Infine per un ulteriore chiarimento abbiamo interpellato anche l’ufficio politiche abitative della regione Emilia-Romagna in quanto concessionario dei contributi per la erogazione del mutuo agevolato, che ci conferma che il canone d’uso deve essere determinato in applicazione e conformità a quanto stabilito nella convenzione tra la Cooperativa e il Comune.

 

Risposta al quesito:
Il caso richiede l’adeguato approfondimento, mediante l’attento esame della documentazione e lo studio delle circostanze di fatto e di diritto.

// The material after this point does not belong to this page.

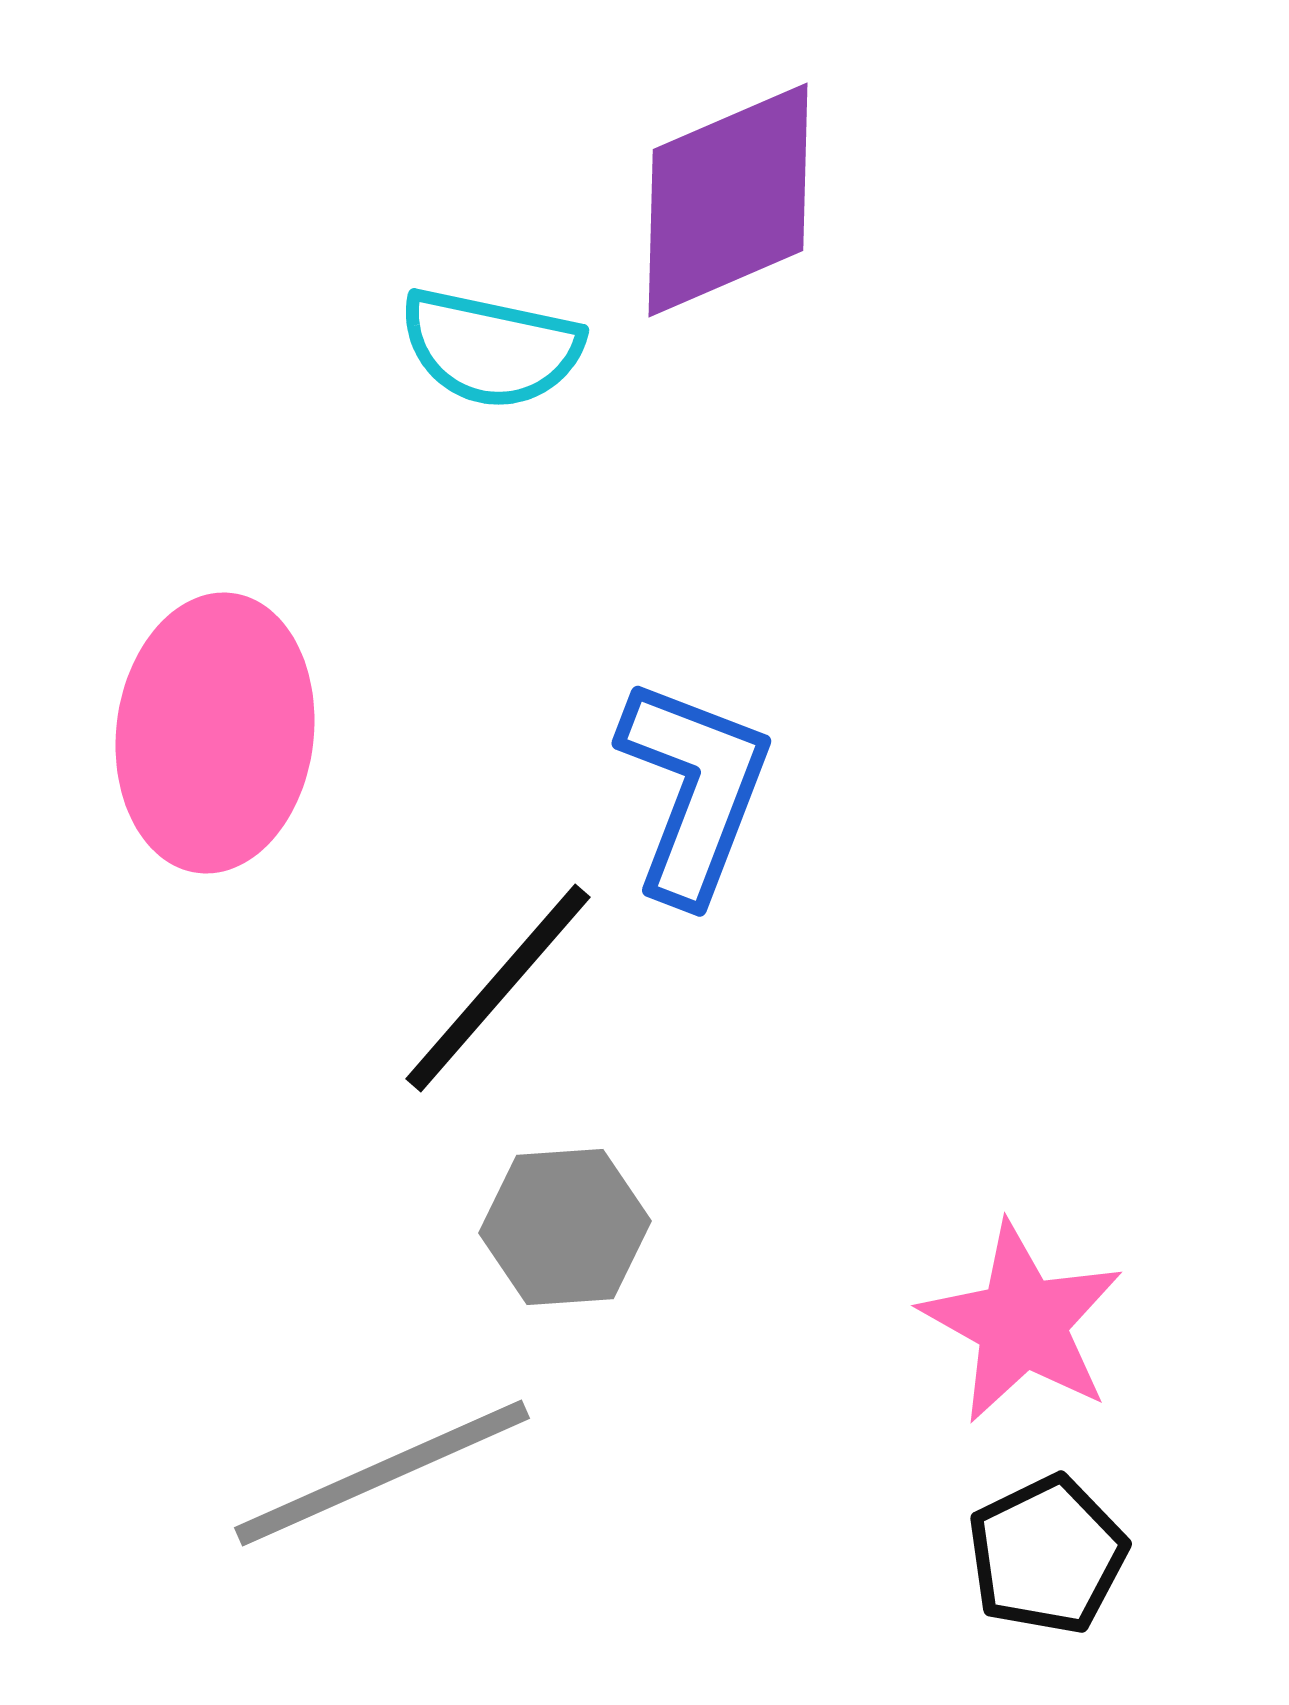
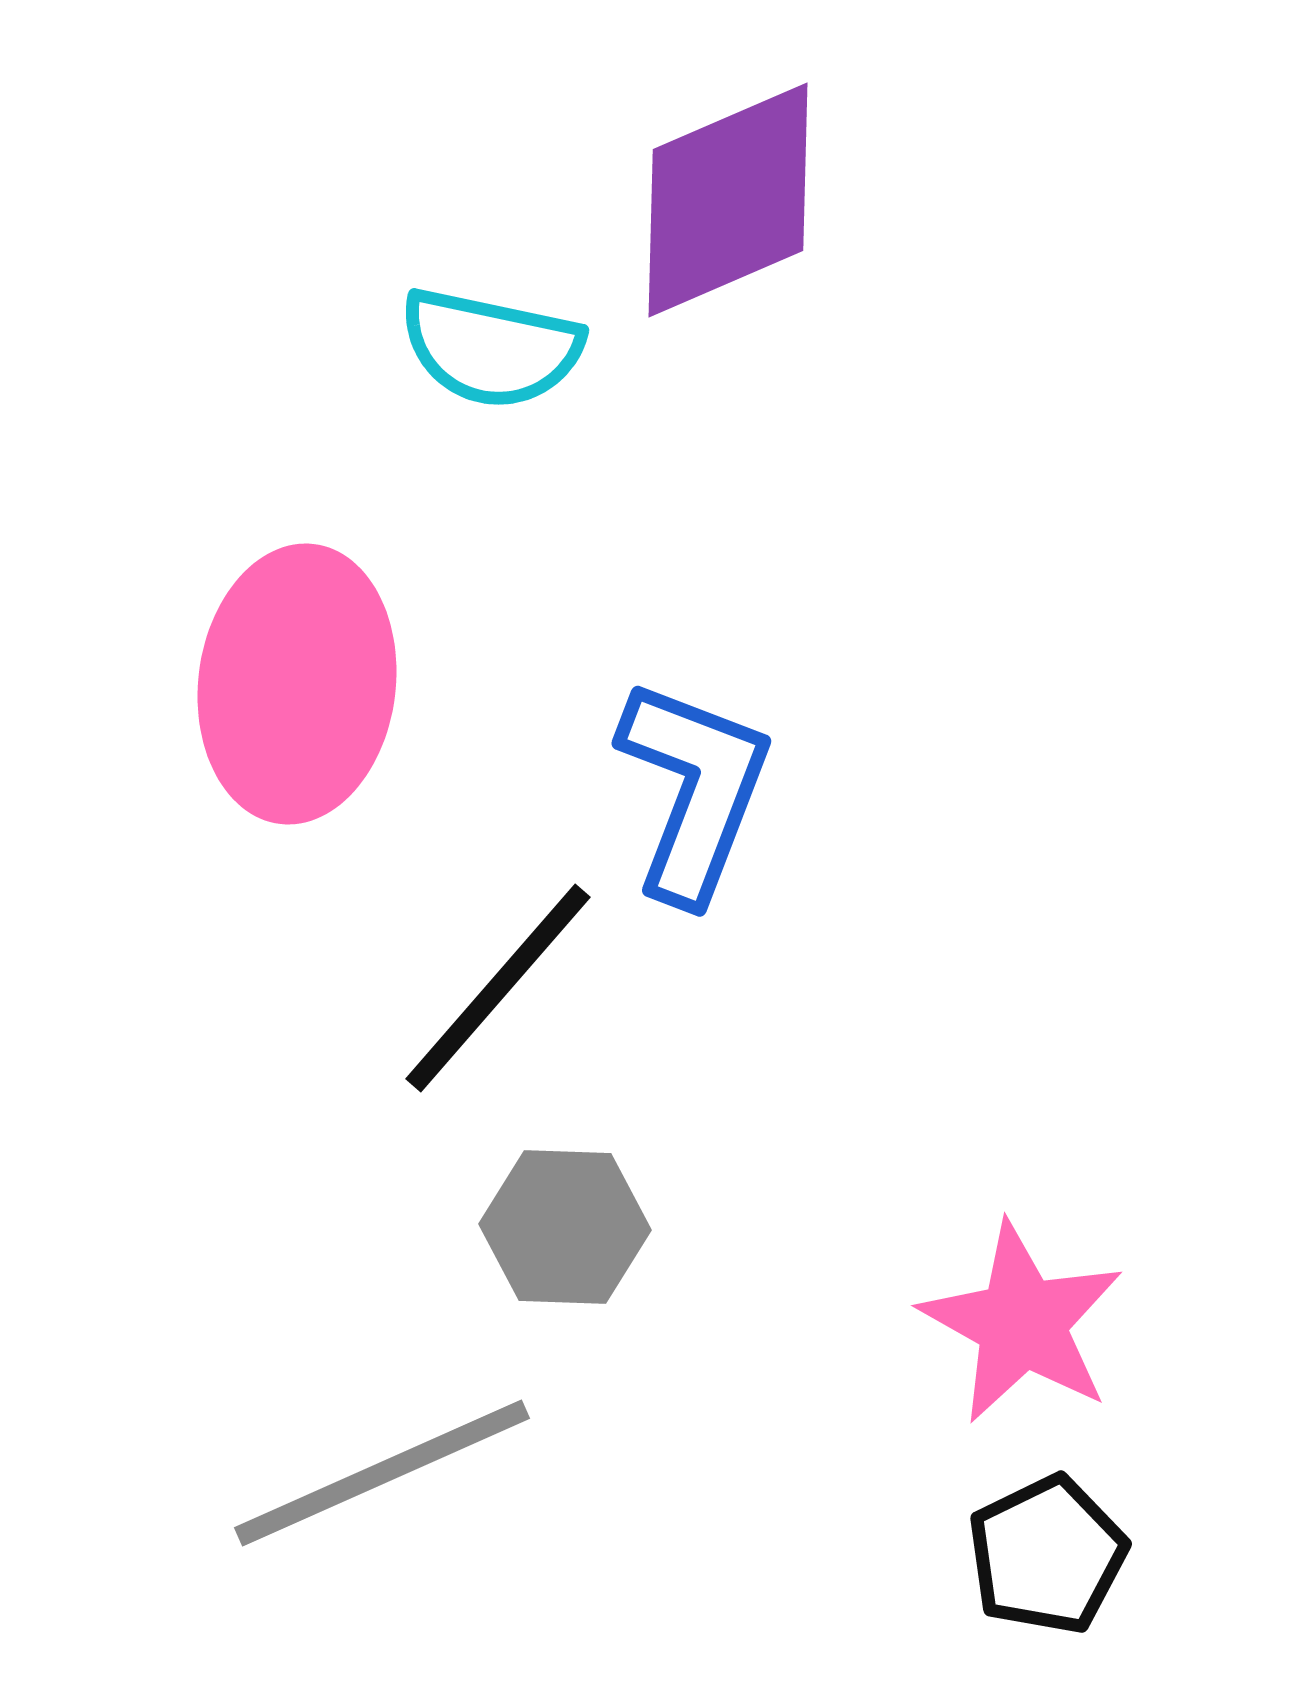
pink ellipse: moved 82 px right, 49 px up
gray hexagon: rotated 6 degrees clockwise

Ciò posto si può genericamente rispondere ai quesiti multipli come segue:
1) L’atto di Convenzione governa il criterio di determinazione del canone locativo, stante la vincolatività contrattuale, ispirata al prevalente interesse pubblico della politica sociale abitativa; sicché, nel caso di specie, la determinazione del canone deve essere concordata tra il Comune concedente e la Cooperativa ,previa approvazione dell’assemblea dei soci;
2) Si ritiene che nel caso di specie non sia applicabile il DM citato, in quanto è prevalente la disciplina mutualistica e, in ogni caso, la decisione spetta sempre all’assemblea dei soci;
3) Per il comportamento da adottare occorre che esso sia inserito in una più ampia strategia di tutela dei diritti; si potrebbe ipotizzare che i soci paghino esclusivamente quanto risulta legittimo secondo i criteri di calcolo della Convenzione e, in tal caso aspettare la reazione della Cooperativa, opponendosi alle eventuali azioni giudiziarie con le adeguate argomentazioni (legittimità del canone);
4) Nel caso di fallimento o liquidazione coatta amministrativa, il patrimonio immobiliare sarebbe gestito dalla procedura; i soci occupanti potrebbero formulare l’istanza di concordato fallimentare ovvero di concordato di liquidazione, acquistando gli alloggi ad uso abitativo; una tale ipotesi potrebbe essere sottoposta anche al Comune, il quale potrebbe assumere il ruolo di assuntore (cioè acquistare il patrimonio immobiliare al prezzo abbattuto dalla percentuale stabilita dal Concordato);
5) Se i soci sanano la morosità pregressa e versano il canone legittimo (soluzione sopra indicata) per il rilascio dell’immobile occorre tenere in considerazione il periodo di vigenza della locazione e, solo successivamente, si porrebbe il problema del rilascio (con tempi supplementari).